----- Entries provided -----
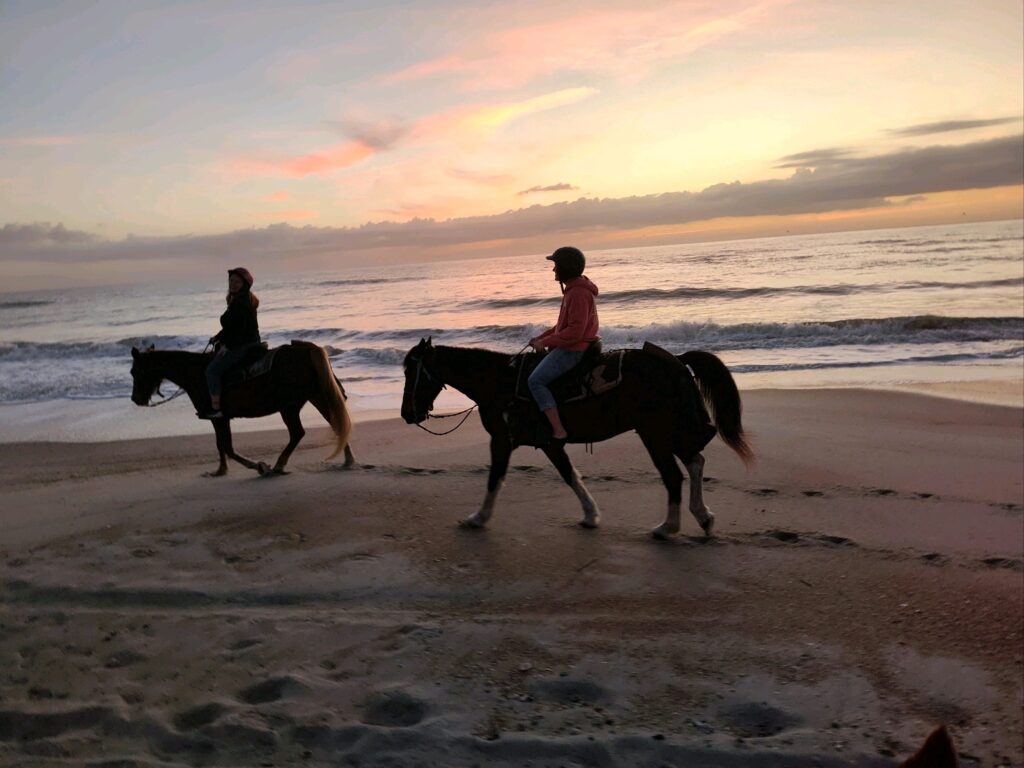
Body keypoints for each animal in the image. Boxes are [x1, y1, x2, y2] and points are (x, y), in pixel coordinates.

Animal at [130, 342, 354, 475]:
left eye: (135, 371)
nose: (135, 399)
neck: (196, 373)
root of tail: (306, 350)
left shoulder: (218, 417)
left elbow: (226, 447)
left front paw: (258, 466)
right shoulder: (220, 419)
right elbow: (221, 445)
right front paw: (221, 469)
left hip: (289, 407)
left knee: (298, 433)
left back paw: (279, 464)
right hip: (317, 397)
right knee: (336, 424)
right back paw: (347, 460)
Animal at [401, 339, 753, 536]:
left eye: (411, 372)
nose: (407, 413)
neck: (499, 382)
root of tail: (677, 362)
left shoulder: (503, 440)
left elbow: (495, 478)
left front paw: (478, 517)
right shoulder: (549, 443)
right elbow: (570, 475)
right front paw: (590, 514)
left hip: (655, 434)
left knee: (675, 474)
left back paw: (669, 527)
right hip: (665, 432)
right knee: (695, 461)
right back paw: (702, 517)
-----
• Your goal
Copy out the records exactly; the pictures stay behind.

• Solution to this task
Body keypoints for each animal in the image. Boxes are [x1, y1, x2, y2] and points are (x, y), in pixel coordinates.

Animal at [130, 342, 354, 475]:
left eye: (135, 371)
nose: (135, 399)
neck: (196, 373)
root of tail: (306, 350)
left shoulder: (218, 417)
left elbow: (226, 447)
left front paw: (258, 466)
right shoulder: (220, 419)
right elbow: (221, 445)
right front paw: (221, 469)
left hip: (289, 407)
left knee: (298, 433)
left back paw: (279, 464)
right hip: (317, 397)
right knee: (336, 424)
right back paw: (347, 460)
Animal at [401, 339, 753, 536]:
left eye: (411, 372)
nose: (407, 413)
neck: (499, 382)
root of tail: (677, 362)
left shoulder: (503, 440)
left elbow: (495, 478)
left front paw: (478, 517)
right shoulder: (549, 443)
right elbow: (570, 475)
right front paw: (590, 514)
left hip: (655, 434)
left knee: (675, 474)
left back paw: (669, 527)
right hip: (665, 432)
right knee: (695, 461)
right back paw: (702, 517)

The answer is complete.